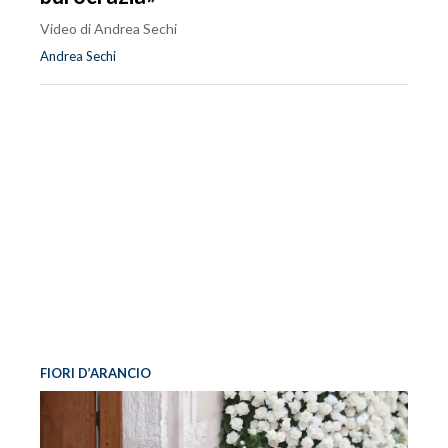
Video di Andrea Sechi
Andrea Sechi
FIORI D’ARANCIO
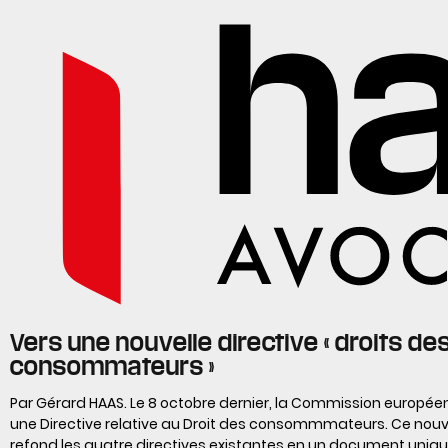
Vers une nouvelle directive « droits de
consommateurs »
Par Gérard HAAS. Le 8 octobre dernier, la Commission europé
une Directive relative au Droit des consommmateurs. Ce nou
refond les quatre directives existantes en un document unique.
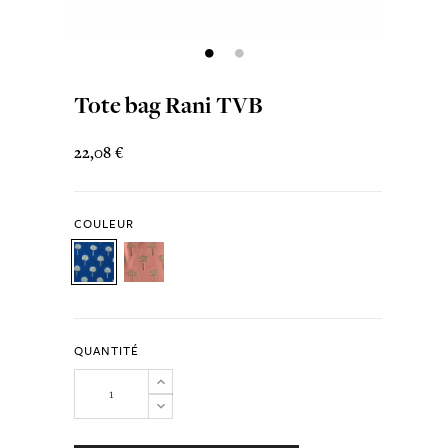
Tote bag Rani TVB
22,08 €
COULEUR
QUANTITÉ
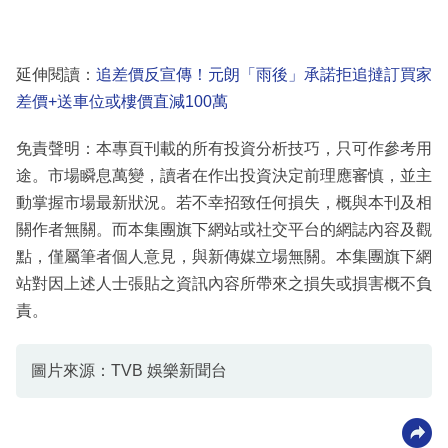
延伸閱讀：
追差價反宣傳！元朗「雨後」承諾拒追撻訂買家
差價+送車位或樓價直減100萬
免責聲明：本專頁刊載的所有投資分析技巧，只可作參考用
途。市場瞬息萬變，讀者在作出投資決定前理應審慎，並主
動掌握市場最新狀況。若不幸招致任何損失，概與本刊及相
關作者無關。而本集團旗下網站或社交平台的網誌內容及觀
點，僅屬筆者個人意見，與新傳媒立場無關。本集團旗下網
站對因上述人士張貼之資訊內容所帶來之損失或損害概不負
責。
圖片來源：TVB 娛樂新聞台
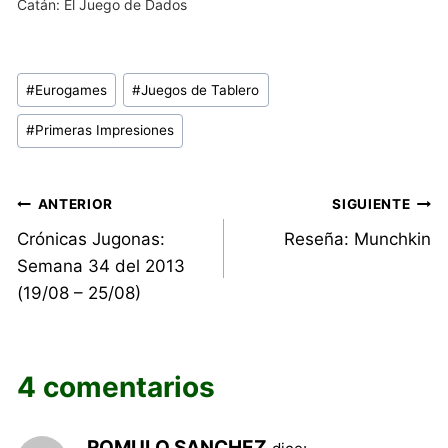
Catán: El Juego de Dados
Etiquetas
#
Eurogames
#
Juegos de Tablero
de
#
Primeras Impresiones
la
entrada:
Navegación
ANTERIOR
SIGUIENTE
Crónicas Jugonas:
Reseña: Munchkin
de
Semana 34 del 2013
entradas
(19/08 – 25/08)
4 comentarios
ROMULO SANCHEZ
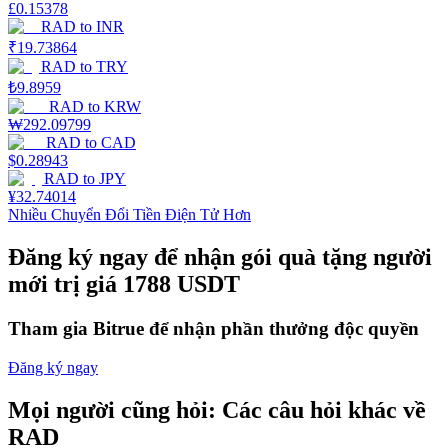
£
0.15378
RAD
to
INR
Staking
₹
19.73864
RAD
to
TRY
Lợi nhuận cao và truy cập ngay lập tức
₺
9.8959
RAD
to
KRW
₩
292.09799
RAD
to
CAD
$
0.28943
RAD
to
JPY
¥
32.74014
Nhiều Chuyển Đổi Tiền Điện Tử Hơn
Đăng ký ngay để nhận gói quà tặng người
Launchpool
mới trị giá 1788 USDT
Đặt cọc linh hoạt để kiếm được các token phổ biến.
Tham gia Bitrue để nhận phần thưởng độc quyền
Đăng ký ngay
Mọi người cũng hỏi: Các câu hỏi khác về
RAD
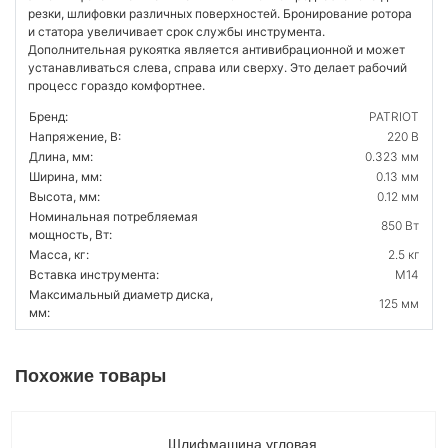
резки, шлифовки различных поверхностей. Бронирование ротора
и статора увеличивает срок службы инструмента.
Дополнительная рукоятка является антивибрационной и может
устанавливаться слева, справа или сверху. Это делает рабочий
процесс гораздо комфортнее.
Бренд:
PATRIOT
Напряжение, В:
220 В
Длина, мм:
0.323 мм
Ширина, мм:
0.13 мм
Высота, мм:
0.12 мм
Номинальная потребляемая
850 Вт
мощность, Вт:
Масса, кг:
2.5 кг
Вставка инструмента:
M14
Максимальный диаметр диска,
125 мм
мм:
Похожие товары
Шлифмашина угловая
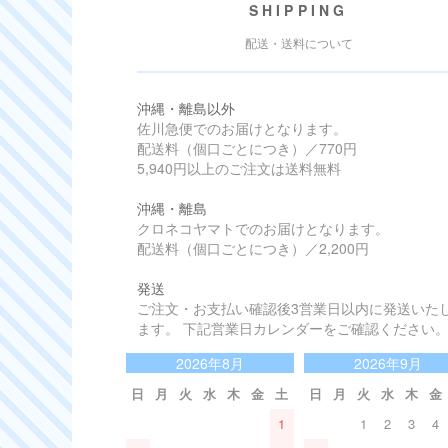
SHIPPING
配送・送料について
沖縄・離島以外
佐川急便でのお届けとなります。
配送料（個口ごとにつき）／770円
5,940円以上のご注文は送料無料
沖縄・離島
クロネコヤマトでのお届けとなります。
配送料（個口ごとにつき）／2,200円
発送
ご注文・お支払い確認後3営業日以内に発送いた
ます。 下記営業日カレンダーをご確認ください
2026年8月
2026年9月
日
月
火
水
木
金
土
日
月
火
水
木
金
1
1
2
3
4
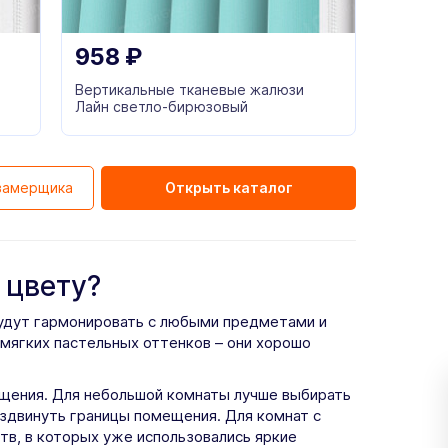
958
₽
Вертикальные тканевые жалюзи
Лайн светло-бирюзовый
замерщика
Открыть каталог
 цвету?
будут гармонировать с любыми предметами и
мягких пастельных оттенков – они хорошо
щения. Для небольшой комнаты лучше выбирать
аздвинуть границы помещения. Для комнат с
тв, в которых уже использовались яркие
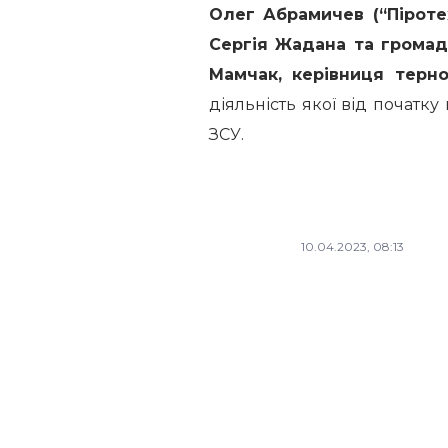
Олег Абрамичев (“Піроте
Сергія Жадана та громад
Мамчак, керівниця терно
діяльність якої від початк
ЗСУ.
10.04.2023, 08:13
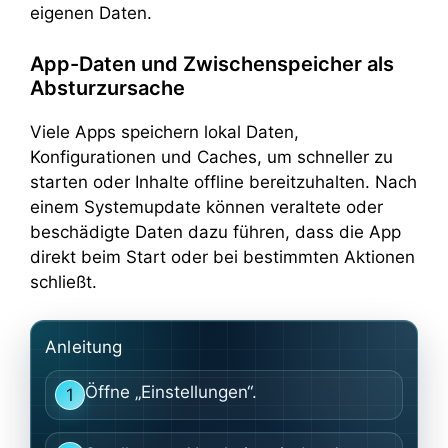
eigenen Daten.
App-Daten und Zwischenspeicher als
Absturzursache
Viele Apps speichern lokal Daten,
Konfigurationen und Caches, um schneller zu
starten oder Inhalte offline bereitzuhalten. Nach
einem Systemupdate können veraltete oder
beschädigte Daten dazu führen, dass die App
direkt beim Start oder bei bestimmten Aktionen
schließt.
Anleitung
Öffne „Einstellungen“.
1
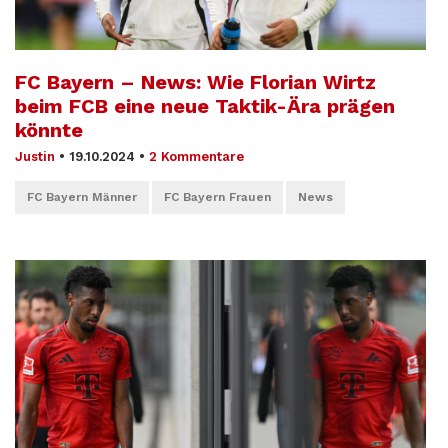
FC Bayern – News: Wie Florian Wirtz
beim FCB eine neue Taktik-Ära prägen
könnte
Justin
•
19.10.2024
•
2 Kommentare
FC Bayern Männer
FC Bayern Frauen
News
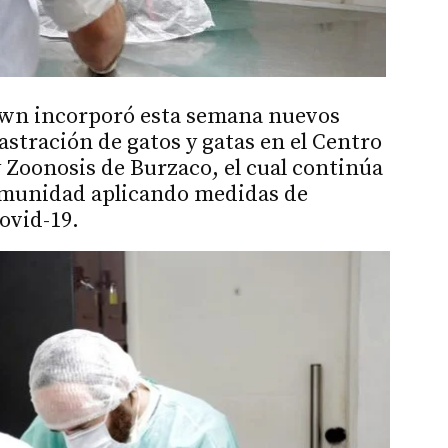
own incorporó esta semana nuevos
astración de gatos y gatas en el Centro
 Zoonosis de Burzaco, el cual continúa
comunidad aplicando medidas de
ovid-19.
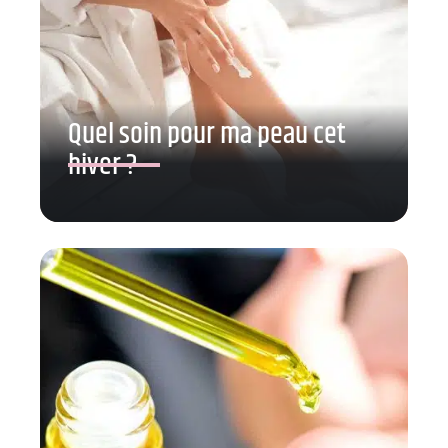
Quel soin pour ma peau cet
hiver ?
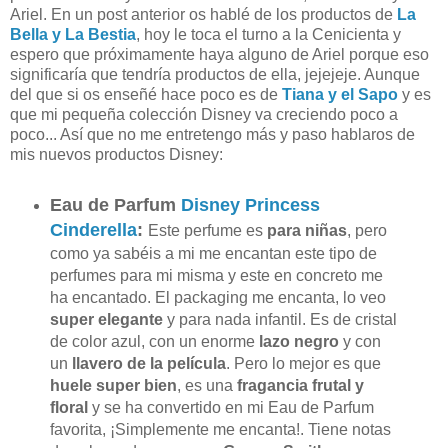
Ariel. En un post anterior os hablé de los productos de
La
Bella y La Bestia
, hoy le toca el turno a la Cenicienta y
espero que próximamente haya alguno de Ariel porque eso
significaría que tendría productos de ella, jejejeje. Aunque
del que si os enseñé hace poco es de
Tiana y el Sapo
y es
que mi pequeña colección Disney va creciendo poco a
poco... Así que no me entretengo más y paso hablaros de
mis nuevos productos Disney:
Eau de Parfum
Disney Princess
Cinderella
:
Este perfume es
para niñas
, pero
como ya sabéis a mi me encantan este tipo de
perfumes para mi misma y este en concreto me
ha encantado. El
packaging me encanta, lo veo
super elegante
y para nada infantil. Es de cristal
de color azul, con un enorme
lazo negro
y con
un
llavero de la película
. Pero lo mejor es que
huele super bien
, es una
fragancia
frutal y
floral
y se ha convertido en mi
Eau de Parfum
favorita, ¡Simplemente me encanta!. Tiene notas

....

- **Exercise directions**: Please reproduce the listing exactly, leaving out any pictures.

- **Completed exercise**:
Video di Andrea Sechi
Andrea Sechi
FIORI D’ARANCIO
Vers une nouvelle directive « droits de
consommateurs »
Par Gérard HAAS. Le 8 octobre dernier, la Commission europé
une Directive relative au Droit des consommmateurs. Ce nou
refond les quatre directives existantes en un document unique.
Tote bag Rani TVB
22,08 €
COULEUR
QUANTITÉ
延伸閱讀：
追差價反宣傳！元朗「雨後」承諾拒追撻訂買家
差價+送車位或樓價直減100萬
免責聲明：本專頁刊載的所有投資分析技巧，只可作參考用
途。市場瞬息萬變，讀者在作出投資決定前理應審慎，並主
動掌握市場最新狀況。若不幸招致任何損失，概與本刊及相
關作者無關。而本集團旗下網站或社交平台的網誌內容及觀
點，僅屬筆者個人意見，與新傳媒立場無關。本集團旗下網
站對因上述人士張貼之資訊內容所帶來之損失或損害概不負
責。
圖片來源：TVB 娛樂新聞台
Catán: El Juego de Dados
Etiquetas
#
Eurogames
#
Juegos de Tablero
de
#
Primeras Impresiones
la
entrada:
Navegación
ANTERIOR
SIGUIENTE
Crónicas Jugonas:
Reseña: Munchkin
de
Semana 34 del 2013
entradas
(19/08 – 25/08)
4 comentarios
ROMULO SANCHEZ
£
0.15378
RAD
to
INR
Staking
₹
19.73864
RAD
to
TRY
Lợi nhuận cao và truy cập ngay lập tức
₺
9.8959
RAD
to
KRW
₩
292.09799
RAD
to
CAD
$
0.28943
RAD
to
JPY
¥
32.74014
Nhiều Chuyển Đổi Tiền Điện Tử Hơn
Đăng ký ngay để nhận gói quà tặng người
Launchpool
mới trị giá 1788 USDT
Đặt cọc linh hoạt để kiếm được các token phổ biến.
Tham gia Bitrue để nhận phần thưởng độc quyền
Đăng ký ngay
Mọi người cũng hỏi: Các câu hỏi khác về
RAD
резки, шлифовки различных поверхностей. Бронирование ротора
и статора увеличивает срок службы инструмента.
Дополнительная рукоятка является антивибрационной и может
устанавливаться слева, справа или сверху. Это делает рабочий
процесс гораздо комфортнее.
Бренд:
PATRIOT
Напряжение, В:
220 В
Длина, мм:
0.323 мм
Ширина, мм:
0.13 мм
Высота, мм:
0.12 мм
Номинальная потребляемая
850 Вт
мощность, Вт:
Масса, кг:
2.5 кг
Вставка инструмента:
M14
Максимальный диаметр диска,
125 мм
мм:
Похожие товары
Шлифмашина угловая
SHIPPING
配送・送料について
沖縄・離島以外
佐川急便でのお届けとなります。
配送料（個口ごとにつき）／770円
5,940円以上のご注文は送料無料
沖縄・離島
クロネコヤマトでのお届けとなります。
配送料（個口ごとにつき）／2,200円
発送
ご注文・お支払い確認後3営業日以内に発送いた
ます。 下記営業日カレンダーをご確認ください
2026年8月
2026年9月
日
月
火
水
木
金
土
日
月
火
水
木
金
1
1
2
3
4
958
₽
Вертикальные тканевые жалюзи
Лайн светло-бирюзовый
замерщика
Открыть каталог
 цвету?
будут гармонировать с любыми предметами и
мягких пастельных оттенков – они хорошо
щения. Для небольшой комнаты лучше выбирать
аздвинуть границы помещения. Для комнат с
тв, в которых уже использовались яркие
Олег Абрамичев (“Піроте
Сергія Жадана та громад
Мамчак, керівниця терно
діяльність якої від початк
ЗСУ.
10.04.2023, 08:13
eigenen Daten.
App-Daten und Zwischenspeicher als
Absturzursache
Viele Apps speichern lokal Daten,
Konfigurationen und Caches, um schneller zu
starten oder Inhalte offline bereitzuhalten. Nach
einem Systemupdate können veraltete oder
beschädigte Daten dazu führen, dass die App
direkt beim Start oder bei bestimmten Aktionen
schließt.
Anleitung
Öffne „Einstellungen“.
1
FC Bayern – News: Wie Florian Wirtz
beim FCB eine neue Taktik-Ära prägen
könnte
Justin
•
19.10.2024
•
2 Kommentare
FC Bayern Männer
FC Bayern Frauen
News
own incorporó esta semana nuevos
astración de gatos y gatas en el Centro
 Zoonosis de Burzaco, el cual continúa
comunidad aplicando medidas de
ovid-19.
Quel soin pour ma peau cet
hiver ?
Ariel. En un post anterior os hablé de los productos de
La
Bella y La Bestia
, hoy le toca el turno a la Cenicienta y
espero que próximamente haya alguno de Ariel porque eso
significaría que tendría productos de ella, jejejeje. Aunque
del que si os enseñé hace poco es de
Tiana y el Sapo
y es
que mi pequeña colección Disney va creciendo poco a
poco... Así que no me entretengo más y paso hablaros de
mis nuevos productos Disney:
Eau de Parfum
Disney Princess
Cinderella
:
Este perfume es
para niñas
, pero
como ya sabéis a mi me encantan este tipo de
perfumes para mi misma y este en concreto me
ha encantado. El
packaging me encanta, lo veo
super elegante
y para nada infantil. Es de cristal
de color azul, con un enorme
lazo negro
y con
un
llavero de la película
. Pero lo mejor es que
huele super bien
, es una
fragancia
frutal y
floral
y se ha convertido en mi
Eau de Parfum
favorita, ¡Simplemente me encanta!. Tiene notas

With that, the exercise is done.